His smile softened, just enough to slip past my defenses. "No. You're cautious."

That landed like a strike to the gut not because it was wrong, but because it was too damn right.

I set my cup down carefully. "What do you want, Skillar?"

He leaned back, all casual confidence, one arm draped over the back of his chair. "What do you think I want?"

"An ego boost? A challenge? A woman to ruin for sport?"

That wiped the smile clean off his face. His eyes darkened, heat simmering under the surface. "Is that what you think of me?"

"Yes," I lied. Because anything else was too dangerous.

For a long beat, he just looked at me. Really looked like he could strip the truth straight from my bones.

Then he leaned forward, elbows on the table, and the world narrowed to the space between us.

"I want a chance," he said softly.

The words were simple. But the way he said them steady, unflinching made my pulse stumble.

I swallowed hard. "A chance for what?"

"For you to see that you don't have to do everything alone."

My throat went dry. My body screamed to move either toward him or as far away as possible.

"This isn't a therapy session," I snapped, too sharp, because the alternative was breaking.

"Then make it business," he said smoothly. "Approve the proposal. Partner with me. Let's do something that matters."

My jaw clenched. Because damn it, I wanted to. Not just because the idea was good and brilliant but because saying yes meant keeping him close.

And that was the one thing I couldn't afford.

"You don't give up, do you?" I murmured.

"Not on the things worth fighting for." His eyes locked on mine, and suddenly the air between us was thick, charged, dangerous.

I looked away first.

The silence stretched, heavy with things neither of us said. My pulse was a war drum in my ears.
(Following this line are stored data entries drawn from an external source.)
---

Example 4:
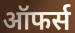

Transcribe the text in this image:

ऑफर्स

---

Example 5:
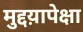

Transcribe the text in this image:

मुद्दय़ापेक्षा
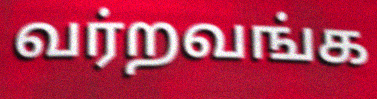
வர்றவங்க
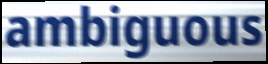
ambiguous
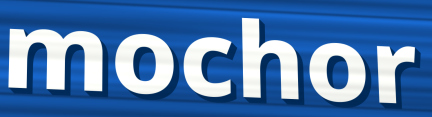
mochor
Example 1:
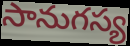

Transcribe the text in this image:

సానుగస్య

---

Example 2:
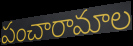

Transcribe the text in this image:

పంచారామాల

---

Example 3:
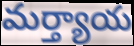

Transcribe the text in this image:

మర్త్యాయ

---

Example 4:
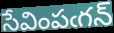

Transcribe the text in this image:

సేవింపఁగన్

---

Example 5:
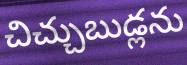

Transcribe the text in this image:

చిచ్చుబుడ్లను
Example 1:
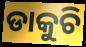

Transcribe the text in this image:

ଡାକୁଚି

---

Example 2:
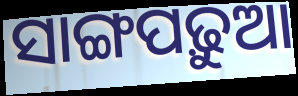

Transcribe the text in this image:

ସାଙ୍ଗପଢ଼ୁଆ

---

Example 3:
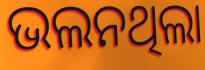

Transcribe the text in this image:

ଭଲନଥିଲା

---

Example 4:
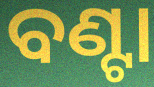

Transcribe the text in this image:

ବଣ୍ଟା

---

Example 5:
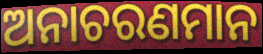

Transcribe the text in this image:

ଅନାଚରଣମାନ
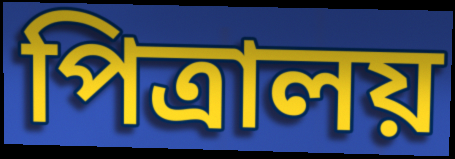
পিত্রালয়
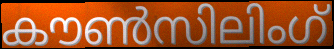
കൗൺസിലിംഗ്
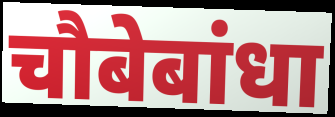
चौबेबांधा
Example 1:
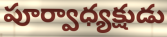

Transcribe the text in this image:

పూర్వాధ్యక్షుడు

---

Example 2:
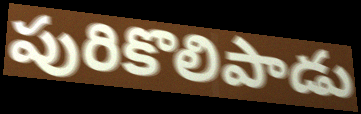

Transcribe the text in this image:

పురికొలిపాడు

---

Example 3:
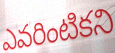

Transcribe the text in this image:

ఎవరింటికని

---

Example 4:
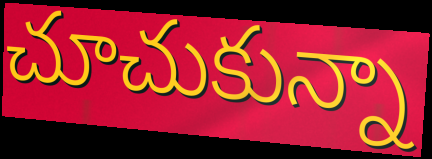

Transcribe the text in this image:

చూచుకున్నా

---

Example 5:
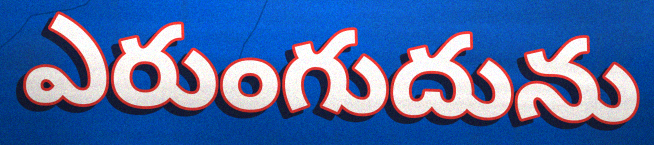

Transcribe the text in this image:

ఎరుంగుదును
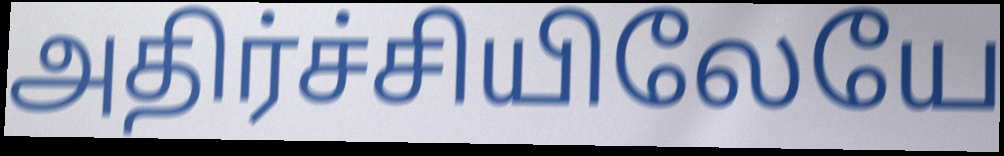
அதிர்ச்சியிலேயே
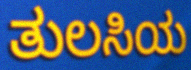
ತುಲಸಿಯ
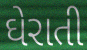
ઘેરાતી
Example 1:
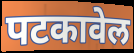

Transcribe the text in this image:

पटकावेल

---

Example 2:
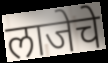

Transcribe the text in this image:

लाजेचे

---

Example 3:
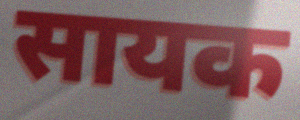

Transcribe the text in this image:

सायक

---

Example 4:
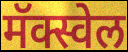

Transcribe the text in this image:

मॅक्स्वेल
Finally, I pushed back my chair. "One hour," I reminded him. "It's been fifty-eight minutes."

He stood too, slow and smooth, and for one dizzying second we were inches apart. Close enough that I caught the clean scent of him, something crisp, with a whisper of cedar and danger.

My breath hitched. His eyes dipped just for a fraction of a heartbeat to my mouth.
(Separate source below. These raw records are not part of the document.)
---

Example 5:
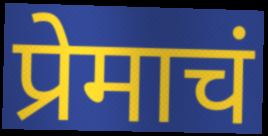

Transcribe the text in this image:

प्रेमाचं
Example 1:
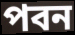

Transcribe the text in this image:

পবন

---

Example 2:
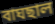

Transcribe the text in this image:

বাঘছাল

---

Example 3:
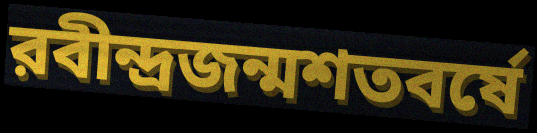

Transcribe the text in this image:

রবীন্দ্রজন্মশতবর্ষে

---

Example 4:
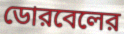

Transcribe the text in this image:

ডোরবেলের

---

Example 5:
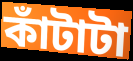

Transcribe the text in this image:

কাঁটাটা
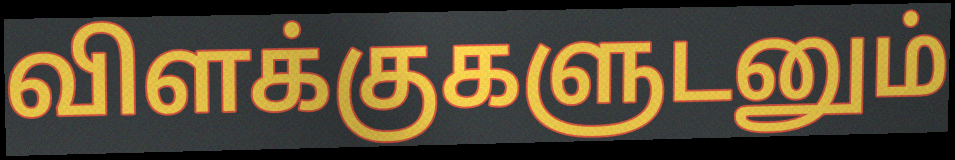
விளக்குகளுடனும்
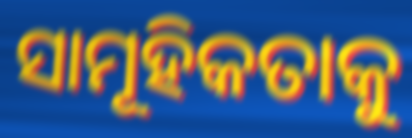
ସାମୂହିକତାକୁ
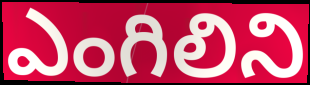
ఎంగిలిని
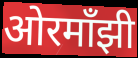
ओरमाँझी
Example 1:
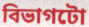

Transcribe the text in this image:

বিভাগটো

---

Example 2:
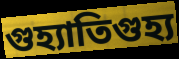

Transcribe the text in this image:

গুহ্যাতিগুহ্য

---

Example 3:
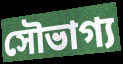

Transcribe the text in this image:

সৌভাগ্য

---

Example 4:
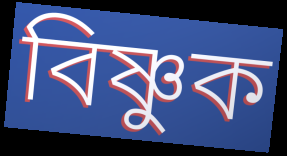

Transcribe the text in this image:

বিষ্ণুক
And God help me, I wanted him to close that distance.

But I didn't move. Neither did he.

Instead, he smiled a low, knowing curve that made heat lick down my spine and stepped back.

"Until next time, Oriana."

I watched him walk away, every line of him burned into my mind like fire across paper.

And when I finally sat back down, my hands were trembling.

That night, in the cold sterility of my penthouse, I told myself it was still business. Still in control.

But when I closed my eyes, all I saw was the way he'd looked at me.

And all I felt was how close I'd come to wanting more.